New Zealand: Queenstown


January 1993


the ground zero of youth


Queenstown, New Zealand on the end of lovely lake Wakatipu overlooking the Remarkables (a mountain range) must have one of the best settings of a town in New Zealand and perhaps anywhere. Queenstown when we visited was a mecca for "adrenaline junkies" who came for all its outrageous adventure sports (handled professionally and safely). The city was the end of the line for our "Kiwi Experience" bus trip down the South Island [see: Lake Hawea] and all the passengers were all excited about arriving there. "What we were going to do" upon reaching Queenstown was on everyone's lips.


Brian, MAP (our new German friend), and I found a place to stay in Queenstown and then set off to experience all it had to offer. There Brian and I did tandem parasailing [see: Tandem parasailing], Brian and MAP bungy jumped in the original location, and we all clung desperately to the side of a jetboat that raced up a shallow river in a narrow mountain canyon. Queenstown had everything - if one was young.


I dedicated a lot of life to travel and exploration. This led to me following the "path not normally taken" which has not always been easy. Personal tragedy aside (because all of us have some things thrown on our plates that we could never have expected), choosing a traveling life meant being willing to start over from "scratch" again and again. It was exciting but also draining. I would occasionally return to my home turf and see my friends' lives there who had chosen the safer path and felt pangs of envy over how easy their lives appeared and how fulfilling as well. However, when they looked at my life, their faces simultaneously brightened and saddened - happy to hear my tales of adventure and sadly envious that they knew they could never follow in my path.


I traveled all the "hard places" in my youth (and I was pushing it in NZ since Brian and I were over 30), so I would be fit enough to experience everything each place had to offer. We were constantly in the company of retirees who looked at Brian and me with that same bright and sad look of my friends back home - happy to see us having fun and sad that they were already too old to enjoy it. I am now "too old". It is a bitter pill to swallow. However, I am "too old" having experienced a lot of adventure in life - for which I have zero regrets.

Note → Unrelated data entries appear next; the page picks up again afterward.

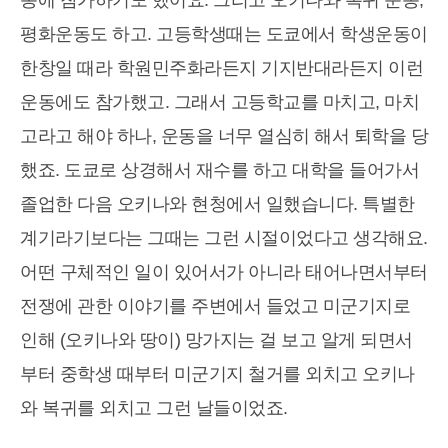
평화운동도 하고. 고등학생때는 도쿄에서 학생운동이
한창일 때라 학원민주화라든지 기지반대라든지 이런
운동에도 참가했고. 그래서 고등학교를 마치고, 마치
고라고 해야 하나, 운동을 너무 열심히 해서 퇴학을 당
했죠. 도쿄로 상경해서 재수를 하고 대학을 들어가서
졸업한 다음 오키나와 현청에서 일했습니다. 특별한
계기라기보다는 그때는 그런 시절이었다고 생각해요.
어떤 구체적인 일이 있어서가 아니라 태어나면서부터
전쟁에 관한 이야기를 주변에서 들었고 미군기지로
인해 (오키나와 땅이) 망가지는 걸 보고 알게 되면서
부터 중학생 때부터 미군기지 철거를 외치고 오키나
와 복귀를 외치고 그런 날들이었죠.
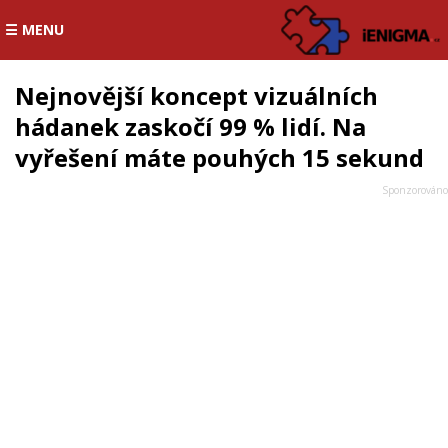
☰ MENU
Nejnovější koncept vizuálních
hádanek zaskočí 99 % lidí. Na
vyřešení máte pouhých 15 sekund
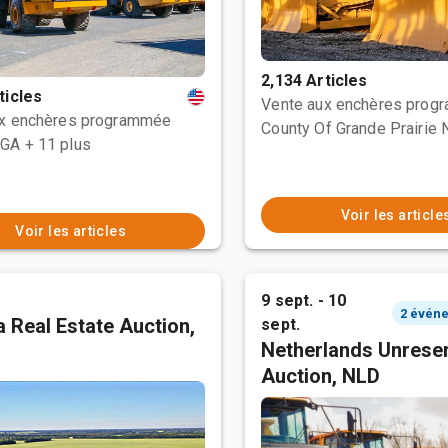
2,134 Articles
ticles
Vente aux enchères prog
ux enchères programmée
 GA
+ 11 plus
Voir les article
Voir les articles
9 sept. - 10
 Real Estate Auction,
sept.
Netherlands Unrese
Auction, NLD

Queenstown was the last of the "crazy" vacations Brian and I had. After New Zealand, we may have travelled to far flung places, but there was no more white-water rafting, bungy jumping, or parasailing. I am happy we went there when we did and did not put off New Zealand for our more sedate years. Queenstown is for young people full of energy and not yet acrophobic. I went as a young man with full knowledge that one chapter of life was drawing to a close. I was indeed blessed and lucky.